Prep 5 mins
Cook 12 mins
This is a really good tuna recipe. Sautéed shrimp, or scallops can be substituted for the tuna. Or leave out the seafood and serve as a side dish.
- 2 (6 ounce) cans tuna
- 8 ounces fettuccine
- 4 tablespoons butter
- 2 teaspoons olive oil
- 2 tablespoons minced garlic
- 1 cup sliced fresh mushrooms
- 1 cup sour cream
- 1⁄2 cup milk
- 1⁄3 cup grated parmesan cheese
- 1 tablespoon chopped parsley
- Drain and flake tuna.
- Cook pasta according to package directions; drain.
- Heat butter and oil, add garlic and mushrooms; sauté until mushrooms are browned.
- Blend in sour cream, milk, and cheese.
- Fold in tuna and heat through.
- Place pasta on plate, spoon sauce over.
- Sprinkle with parsley.
Tasty pasta dish, and quick and easy to make. I used fettucini but plan on making this again with penne or farfalle.
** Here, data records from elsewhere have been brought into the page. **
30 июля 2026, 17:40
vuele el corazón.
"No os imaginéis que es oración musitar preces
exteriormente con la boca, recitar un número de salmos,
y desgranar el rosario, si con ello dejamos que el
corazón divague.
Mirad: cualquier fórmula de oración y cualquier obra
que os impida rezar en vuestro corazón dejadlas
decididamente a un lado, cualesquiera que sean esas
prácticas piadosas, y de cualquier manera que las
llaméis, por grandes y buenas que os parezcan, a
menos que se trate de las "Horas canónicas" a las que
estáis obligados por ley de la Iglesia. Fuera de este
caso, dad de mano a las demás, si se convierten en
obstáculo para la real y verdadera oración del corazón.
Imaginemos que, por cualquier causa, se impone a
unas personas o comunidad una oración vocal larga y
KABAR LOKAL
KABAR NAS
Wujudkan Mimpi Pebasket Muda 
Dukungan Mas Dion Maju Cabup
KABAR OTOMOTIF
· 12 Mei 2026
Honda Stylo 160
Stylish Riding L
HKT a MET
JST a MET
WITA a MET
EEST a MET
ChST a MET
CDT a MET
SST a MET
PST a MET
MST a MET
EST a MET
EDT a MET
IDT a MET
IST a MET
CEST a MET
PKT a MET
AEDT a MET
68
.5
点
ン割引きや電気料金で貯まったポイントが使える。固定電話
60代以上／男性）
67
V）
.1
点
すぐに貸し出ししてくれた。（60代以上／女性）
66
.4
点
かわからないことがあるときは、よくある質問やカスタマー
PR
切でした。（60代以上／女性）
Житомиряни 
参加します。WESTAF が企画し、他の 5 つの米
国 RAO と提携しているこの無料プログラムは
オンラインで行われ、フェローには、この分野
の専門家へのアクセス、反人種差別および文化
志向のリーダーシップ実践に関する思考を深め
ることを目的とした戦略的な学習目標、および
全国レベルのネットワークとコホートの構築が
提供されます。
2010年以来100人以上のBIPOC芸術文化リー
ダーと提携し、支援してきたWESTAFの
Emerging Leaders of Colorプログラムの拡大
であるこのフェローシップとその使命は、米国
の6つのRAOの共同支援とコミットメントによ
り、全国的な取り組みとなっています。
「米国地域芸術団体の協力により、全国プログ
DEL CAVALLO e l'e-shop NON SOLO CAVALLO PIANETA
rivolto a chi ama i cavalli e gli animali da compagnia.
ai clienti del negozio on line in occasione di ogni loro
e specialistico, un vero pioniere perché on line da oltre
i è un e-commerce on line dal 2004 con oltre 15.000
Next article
I used whole fat sour cream this time but am going to give it a go using lite sour cream.
This was delicious! And so simple. Used canned mushrooms and vegetable oil and only 1/2 c. sour cream (all that was left), but it was very good anyway. Definitely a do-over.
This was a quick and tasty dinner. I halved the recipe but followed it exactly. Thanks!